EXCERPT TO READ:
# # #

My friend who saw the low-flying plane over Washington last night was kind enough to email his full description of what exactly he witnessed. Note my original item was wrong about the time of the sighting:
As planes were belatedly descending into Ronald Reagan Airport at around 1:15 AM, all of a sudden a big plane appeared over the National Cathedral, banking slightly left and rapidly moving towards Massachusetts Avenue right in the direction towards the White House.
I could see that very clearly, since I was just going to write my daily memo to my editor, and my desk faces West/Northwest on 22nd Street in the direction of Cathedral Heights, on the uppermost (tenth) floor. It's a great view.
The plane descended further and banked to the right approximately over Kalorama, at about 150-200 yards altitude. I had already jumped to my feet and was leaning out the window, when the plane sharply and noisily accelerated, getting beyond my point of view over the rooftop of my building. It was either a Boeing 737 or an Airbus 321, most probably Boeing, and it was flying right over Mass Av/Phillips Collection at that point of time.

# # #

ENTRIES SHOWN:
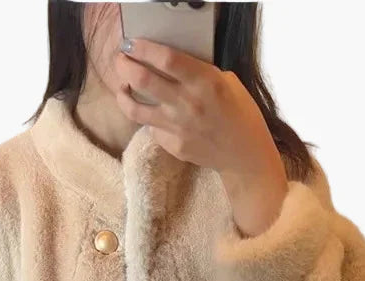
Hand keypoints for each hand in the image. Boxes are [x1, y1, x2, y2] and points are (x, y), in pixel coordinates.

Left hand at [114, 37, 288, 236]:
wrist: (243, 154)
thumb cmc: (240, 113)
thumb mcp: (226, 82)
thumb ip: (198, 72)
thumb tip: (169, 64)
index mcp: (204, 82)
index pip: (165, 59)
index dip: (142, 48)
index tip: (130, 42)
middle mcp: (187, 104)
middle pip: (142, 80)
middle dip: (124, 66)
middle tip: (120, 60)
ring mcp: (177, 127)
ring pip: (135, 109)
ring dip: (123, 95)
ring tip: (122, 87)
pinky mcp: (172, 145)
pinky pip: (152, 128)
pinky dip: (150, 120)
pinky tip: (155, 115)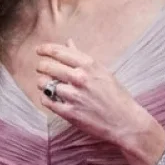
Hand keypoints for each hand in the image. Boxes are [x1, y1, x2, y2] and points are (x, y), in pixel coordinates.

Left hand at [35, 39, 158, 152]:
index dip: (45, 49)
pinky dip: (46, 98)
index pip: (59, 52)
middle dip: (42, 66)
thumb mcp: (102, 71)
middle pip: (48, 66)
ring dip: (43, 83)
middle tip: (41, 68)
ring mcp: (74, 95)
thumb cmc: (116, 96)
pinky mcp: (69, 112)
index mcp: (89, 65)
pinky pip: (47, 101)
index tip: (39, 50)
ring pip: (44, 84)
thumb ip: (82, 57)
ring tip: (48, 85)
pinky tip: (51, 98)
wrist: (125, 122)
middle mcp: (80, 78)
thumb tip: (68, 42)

# # #

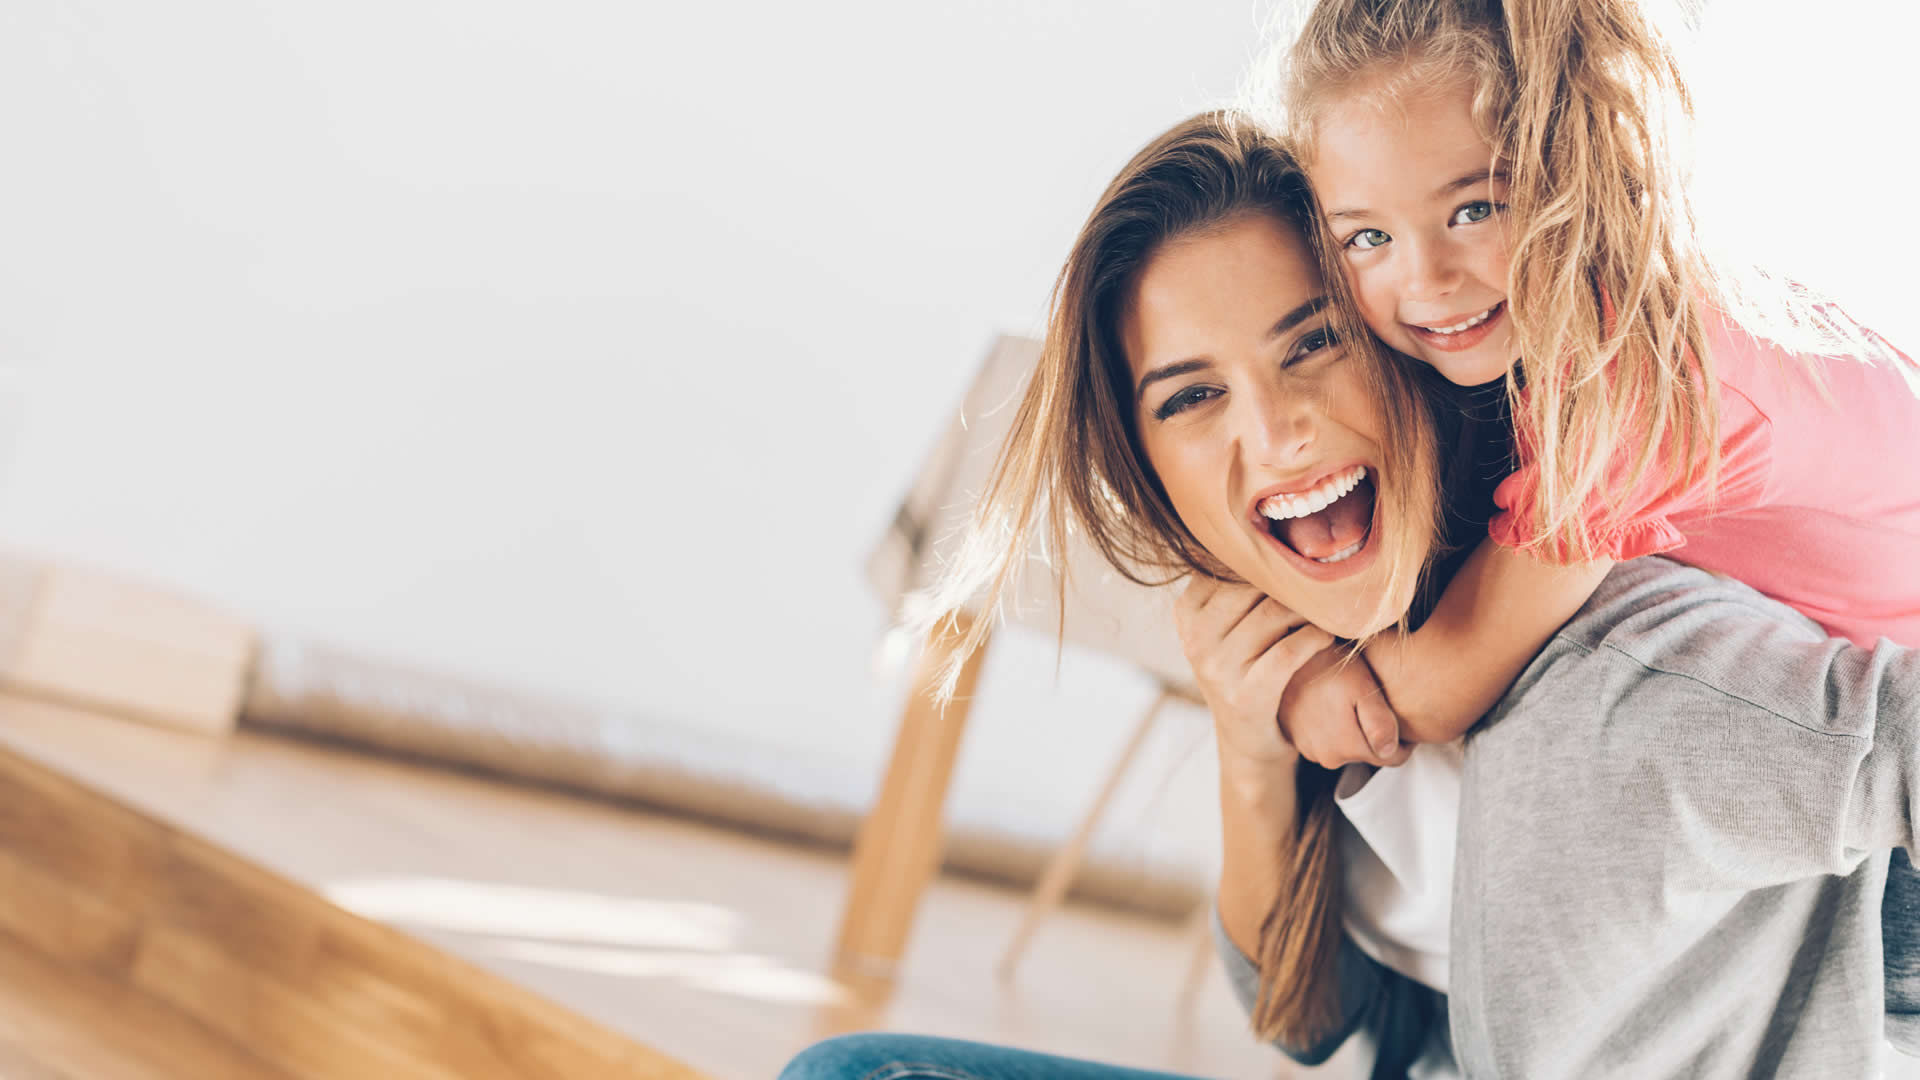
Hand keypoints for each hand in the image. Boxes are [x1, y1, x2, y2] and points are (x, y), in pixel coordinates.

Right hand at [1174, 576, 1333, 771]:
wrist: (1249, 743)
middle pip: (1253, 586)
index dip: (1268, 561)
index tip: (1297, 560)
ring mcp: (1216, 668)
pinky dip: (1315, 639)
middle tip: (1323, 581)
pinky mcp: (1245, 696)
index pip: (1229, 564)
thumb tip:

# # #

PROMPT: Continue the account of the low-flying plane over Washington from its last sentence.

THE ANSWER:
I ran onto my balcony, facing P looking south, expecting the plane coming into view again over Dupont Circle, but that did not happen. It had obviously turned northeast in a frenzied angle. I heard the noise fade and disappear quickly.
Guess the pilot had mistakenly followed Rock Creek Park Valley, thinking he'd been over the Potomac Valley all the time.
That plane came probably within mere seconds of being taken down with the missiles on top of the New Executive Building. This was the closest ever a low-flying big civil plane got to the White House thus far. Even on 9/11, the Pentagon plane was much farther away from it than this one.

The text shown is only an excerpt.